Our segmentation results on four masses, which are represented by red lines. The blue lines denote radiologist-labeled mass boundaries. The left two masses are malignant (cancer), and the right two masses are benign.

Table 1. AOM and DIST (unit is mm) scores of the evaluated methods

The above results lead to several conclusions. First, our approach could find visually similar training masses for most query masses and calculate effective shape and appearance priors. Therefore, Ours-Shape and Ours-App substantially surpass GC. Second, as noted earlier, the two priors are complementary: shape prior recognizes mass centers, whereas appearance prior is vital to keep the local details of mass boundaries. Thus, by integrating both priors, Ours-Both further improves the segmentation accuracy. Third, detailed results show that for some “uncommon” query masses, which have few similar training masses, the overall similarity score \(\omega \) is very small and the segmentation results of Ours-Both are similar to those of GC. That is, the adaptive weights of priors successfully prevent ineffective priors from backfiring. Finally, Ours-Both outperforms all the comparison methods especially for masses with irregular and spiculated shapes.
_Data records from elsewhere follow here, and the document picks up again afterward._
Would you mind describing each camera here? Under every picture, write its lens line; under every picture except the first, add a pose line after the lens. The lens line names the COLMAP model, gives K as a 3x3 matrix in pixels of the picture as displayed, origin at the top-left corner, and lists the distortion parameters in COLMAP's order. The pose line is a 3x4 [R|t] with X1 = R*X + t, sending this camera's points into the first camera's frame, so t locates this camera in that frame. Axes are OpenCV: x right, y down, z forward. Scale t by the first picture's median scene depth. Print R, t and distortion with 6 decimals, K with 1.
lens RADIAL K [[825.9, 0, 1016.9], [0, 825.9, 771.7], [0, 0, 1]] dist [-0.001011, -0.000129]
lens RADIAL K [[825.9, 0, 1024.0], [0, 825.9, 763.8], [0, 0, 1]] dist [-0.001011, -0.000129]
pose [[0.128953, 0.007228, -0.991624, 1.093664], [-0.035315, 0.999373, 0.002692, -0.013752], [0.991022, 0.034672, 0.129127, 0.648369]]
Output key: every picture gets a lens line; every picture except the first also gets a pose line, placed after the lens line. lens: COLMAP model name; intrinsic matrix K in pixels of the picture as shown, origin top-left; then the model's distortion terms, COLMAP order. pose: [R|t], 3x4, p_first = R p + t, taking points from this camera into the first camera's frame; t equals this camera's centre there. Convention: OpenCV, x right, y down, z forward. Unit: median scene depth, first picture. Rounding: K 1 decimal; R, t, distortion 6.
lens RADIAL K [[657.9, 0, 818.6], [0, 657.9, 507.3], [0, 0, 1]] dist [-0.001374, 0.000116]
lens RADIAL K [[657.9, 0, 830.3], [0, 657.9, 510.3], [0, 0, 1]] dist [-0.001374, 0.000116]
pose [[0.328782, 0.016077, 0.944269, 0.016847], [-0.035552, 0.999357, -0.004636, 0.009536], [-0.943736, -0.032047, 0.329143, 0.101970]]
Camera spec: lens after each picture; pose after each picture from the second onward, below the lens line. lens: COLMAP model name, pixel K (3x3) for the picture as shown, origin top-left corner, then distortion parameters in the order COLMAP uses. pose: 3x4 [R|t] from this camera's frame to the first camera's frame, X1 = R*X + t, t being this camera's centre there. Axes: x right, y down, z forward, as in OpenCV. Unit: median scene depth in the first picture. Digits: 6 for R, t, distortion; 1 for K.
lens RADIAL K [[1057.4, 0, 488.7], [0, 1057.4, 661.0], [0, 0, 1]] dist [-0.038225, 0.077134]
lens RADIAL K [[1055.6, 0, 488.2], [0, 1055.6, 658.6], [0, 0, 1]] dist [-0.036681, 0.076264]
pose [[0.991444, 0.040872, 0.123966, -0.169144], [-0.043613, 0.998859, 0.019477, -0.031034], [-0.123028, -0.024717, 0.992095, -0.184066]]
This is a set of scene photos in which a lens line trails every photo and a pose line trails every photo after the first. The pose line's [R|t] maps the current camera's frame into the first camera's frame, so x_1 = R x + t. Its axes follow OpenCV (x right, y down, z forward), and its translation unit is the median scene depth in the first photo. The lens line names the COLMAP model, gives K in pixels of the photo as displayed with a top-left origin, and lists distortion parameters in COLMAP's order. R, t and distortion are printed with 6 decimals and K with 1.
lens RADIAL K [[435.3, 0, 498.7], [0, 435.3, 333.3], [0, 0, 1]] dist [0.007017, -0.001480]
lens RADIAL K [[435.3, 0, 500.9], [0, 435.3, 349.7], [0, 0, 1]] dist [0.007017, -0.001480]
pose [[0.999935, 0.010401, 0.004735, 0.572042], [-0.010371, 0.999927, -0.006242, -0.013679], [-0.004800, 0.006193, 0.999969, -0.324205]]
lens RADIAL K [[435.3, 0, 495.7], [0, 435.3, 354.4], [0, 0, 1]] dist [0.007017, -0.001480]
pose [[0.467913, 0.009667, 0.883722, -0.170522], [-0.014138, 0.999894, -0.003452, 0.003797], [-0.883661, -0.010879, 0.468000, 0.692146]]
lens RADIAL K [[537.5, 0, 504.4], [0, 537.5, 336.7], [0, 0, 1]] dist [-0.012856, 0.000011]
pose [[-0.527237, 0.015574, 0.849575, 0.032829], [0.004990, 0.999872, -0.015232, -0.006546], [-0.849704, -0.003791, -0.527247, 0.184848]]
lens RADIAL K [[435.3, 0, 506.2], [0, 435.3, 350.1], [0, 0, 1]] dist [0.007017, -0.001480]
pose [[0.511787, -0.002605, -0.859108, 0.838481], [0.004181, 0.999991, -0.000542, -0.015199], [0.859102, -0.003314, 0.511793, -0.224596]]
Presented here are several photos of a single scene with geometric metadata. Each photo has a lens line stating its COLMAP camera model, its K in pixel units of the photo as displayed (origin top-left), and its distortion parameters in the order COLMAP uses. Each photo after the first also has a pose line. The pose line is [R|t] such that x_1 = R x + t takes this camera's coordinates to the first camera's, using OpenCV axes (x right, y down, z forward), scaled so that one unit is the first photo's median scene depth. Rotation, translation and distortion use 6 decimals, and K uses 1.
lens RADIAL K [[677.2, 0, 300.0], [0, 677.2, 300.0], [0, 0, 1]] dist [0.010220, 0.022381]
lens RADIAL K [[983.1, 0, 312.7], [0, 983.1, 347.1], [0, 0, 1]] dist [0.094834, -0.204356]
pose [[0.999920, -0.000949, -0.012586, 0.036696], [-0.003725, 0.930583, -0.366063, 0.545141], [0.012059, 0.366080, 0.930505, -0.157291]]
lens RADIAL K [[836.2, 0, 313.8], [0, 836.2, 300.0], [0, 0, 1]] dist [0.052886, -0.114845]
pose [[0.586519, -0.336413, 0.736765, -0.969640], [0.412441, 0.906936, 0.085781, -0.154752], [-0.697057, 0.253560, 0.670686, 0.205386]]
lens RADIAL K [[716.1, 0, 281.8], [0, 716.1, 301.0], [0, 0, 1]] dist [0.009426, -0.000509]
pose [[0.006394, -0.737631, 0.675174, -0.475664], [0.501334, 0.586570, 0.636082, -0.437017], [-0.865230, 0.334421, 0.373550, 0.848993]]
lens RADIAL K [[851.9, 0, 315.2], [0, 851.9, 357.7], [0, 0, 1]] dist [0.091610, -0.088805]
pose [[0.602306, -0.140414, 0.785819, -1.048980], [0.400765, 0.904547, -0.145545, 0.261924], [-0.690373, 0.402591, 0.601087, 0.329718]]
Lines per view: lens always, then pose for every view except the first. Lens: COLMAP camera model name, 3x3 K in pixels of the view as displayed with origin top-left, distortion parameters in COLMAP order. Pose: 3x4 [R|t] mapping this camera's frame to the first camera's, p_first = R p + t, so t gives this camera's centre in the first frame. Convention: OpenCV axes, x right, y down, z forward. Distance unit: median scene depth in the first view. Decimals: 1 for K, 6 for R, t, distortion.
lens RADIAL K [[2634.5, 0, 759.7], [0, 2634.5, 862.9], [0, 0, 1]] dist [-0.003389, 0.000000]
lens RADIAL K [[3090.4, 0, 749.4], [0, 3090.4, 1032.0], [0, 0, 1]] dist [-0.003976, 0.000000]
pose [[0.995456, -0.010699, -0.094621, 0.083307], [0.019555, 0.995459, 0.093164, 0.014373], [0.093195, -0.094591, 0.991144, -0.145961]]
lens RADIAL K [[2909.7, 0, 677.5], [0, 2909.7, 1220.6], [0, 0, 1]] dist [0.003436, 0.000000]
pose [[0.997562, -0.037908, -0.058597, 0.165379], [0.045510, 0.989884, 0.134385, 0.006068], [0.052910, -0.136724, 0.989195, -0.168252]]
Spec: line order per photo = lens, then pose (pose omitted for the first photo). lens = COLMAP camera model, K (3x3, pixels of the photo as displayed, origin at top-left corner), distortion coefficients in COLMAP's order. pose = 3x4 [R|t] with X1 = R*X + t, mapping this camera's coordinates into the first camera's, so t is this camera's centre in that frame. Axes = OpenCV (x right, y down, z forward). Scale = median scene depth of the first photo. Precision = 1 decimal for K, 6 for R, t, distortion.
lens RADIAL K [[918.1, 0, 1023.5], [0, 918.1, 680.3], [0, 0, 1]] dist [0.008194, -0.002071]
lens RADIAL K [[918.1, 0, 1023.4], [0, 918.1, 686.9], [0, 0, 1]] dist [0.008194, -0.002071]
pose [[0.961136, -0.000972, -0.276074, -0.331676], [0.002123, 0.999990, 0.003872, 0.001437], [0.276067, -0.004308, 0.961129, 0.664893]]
Its segmentation results have a close agreement with radiologist-labeled mass boundaries, and are highly consistent with mass pathologies.

4 Conclusion

In this paper, we leverage image retrieval method to learn query specific shape and appearance priors for mammographic mass segmentation. Given a query mass, similar training masses are found via Hough voting of SIFT features, and priors are learned from these masses. The query mass is segmented through graph cuts with priors, where the weights of priors are automatically adjusted according to the overall similarity between query mass and its retrieved training masses. Extensive experiments on DDSM demonstrate that our online learned priors considerably improve the segmentation accuracy, and our approach outperforms several widely used mass segmentation methods or systems. Future endeavors will be devoted to distinguishing between benign and malignant masses using features derived from mass boundaries.